I argue in a column today, "Can Hezbollah and Hamas Be Democratic?" that the Western response should be unambiguous – by keeping Hezbollah and Hamas out of the democratic process.
I argue in a column today, "Can Hezbollah and Hamas Be Democratic?" that the Western response should be unambiguous – by keeping Hezbollah and Hamas out of the democratic process. And if anyone doubts whether this can be done, I refer him to the March 8, 2004, "Law of Administration for the State of Iraq for the Transitional Period," Article 31, which defines the requirements for members of the Iraqi National Assembly. Two of the provisions read as follows:
(2) He shall not have been a member of the dissolved Ba'ath Party with the rank of Division Member or higher, unless exempted pursuant to the applicable legal rules.

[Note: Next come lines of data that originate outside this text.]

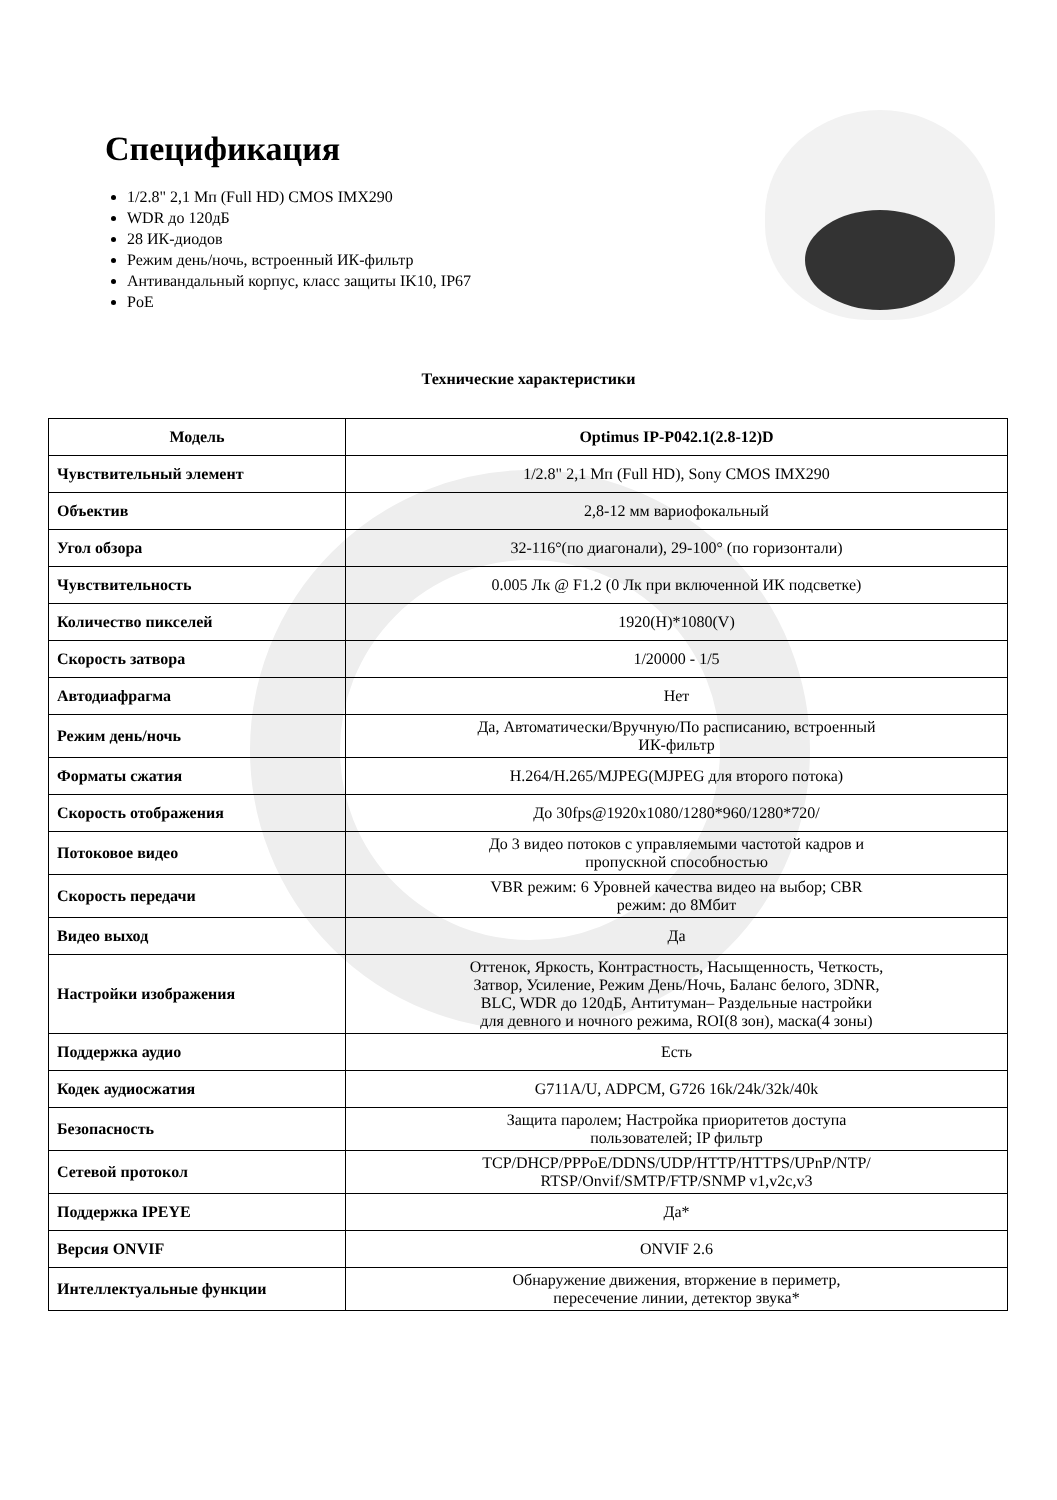Спецификация
1/2.8" 2,1 Мп (Full HD) CMOS IMX290
WDR до 120дБ
28 ИК-диодов
Режим день/ночь, встроенный ИК-фильтр
Антивандальный корпус, класс защиты IK10, IP67
PoE
Технические характеристики
| Модель | Optimus IP-P042.1(2.8-12)D |
| --- | --- |
| Чувствительный элемент | 1/2.8" 2,1 Мп (Full HD), Sony CMOS IMX290 |
| Объектив | 2,8-12 мм вариофокальный |
| Угол обзора | 32-116°(по диагонали), 29-100° (по горизонтали) |
| Чувствительность | 0.005 Лк @ F1.2 (0 Лк при включенной ИК подсветке) |
| Количество пикселей | 1920(H)*1080(V) |
| Скорость затвора | 1/20000 - 1/5 |
| Автодиафрагма | Нет |
| Режим день/ночь | Да, Автоматически/Вручную/По расписанию, встроенный ИК-фильтр |
| Форматы сжатия | H.264/H.265/MJPEG(MJPEG для второго потока) |
| Скорость отображения | До 30fps@1920x1080/1280*960/1280*720/ |
| Потоковое видео | До 3 видео потоков с управляемыми частотой кадров и пропускной способностью |
| Скорость передачи | VBR режим: 6 Уровней качества видео на выбор; CBR режим: до 8Мбит |
| Видео выход | Да |
| Настройки изображения | Оттенок, Яркость, Контрастность, Насыщенность, Четкость, Затвор, Усиление, Режим День/Ночь, Баланс белого, 3DNR, BLC, WDR до 120дБ, Антитуман– Раздельные настройки для девного и ночного режима, ROI(8 зон), маска(4 зоны) |
| Поддержка аудио | Есть |
| Кодек аудиосжатия | G711A/U, ADPCM, G726 16k/24k/32k/40k |
| Безопасность | Защита паролем; Настройка приоритетов доступа пользователей; IP фильтр |
| Сетевой протокол | TCP/DHCP/PPPoE/DDNS/UDP/HTTP/HTTPS/UPnP/NTP/ RTSP/Onvif/SMTP/FTP/SNMP v1,v2c,v3 |
| Поддержка IPEYE | Да* |
| Версия ONVIF | ONVIF 2.6 |
| Интеллектуальные функции | Обнаружение движения, вторжение в периметр, пересечение линии, детектор звука* |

(3) If he was once a member of the dissolved Ba'ath Party with the rank of Full Member, he shall be required to sign a document renouncing the Ba'ath Party and disavowing all of his past links with it before becoming eligible to be a candidate, as well as to swear that he no longer has any dealings or connection with Ba'ath Party organizations. If it is established in court that he lied or fabricated on this score, he shall lose his seat in the National Assembly.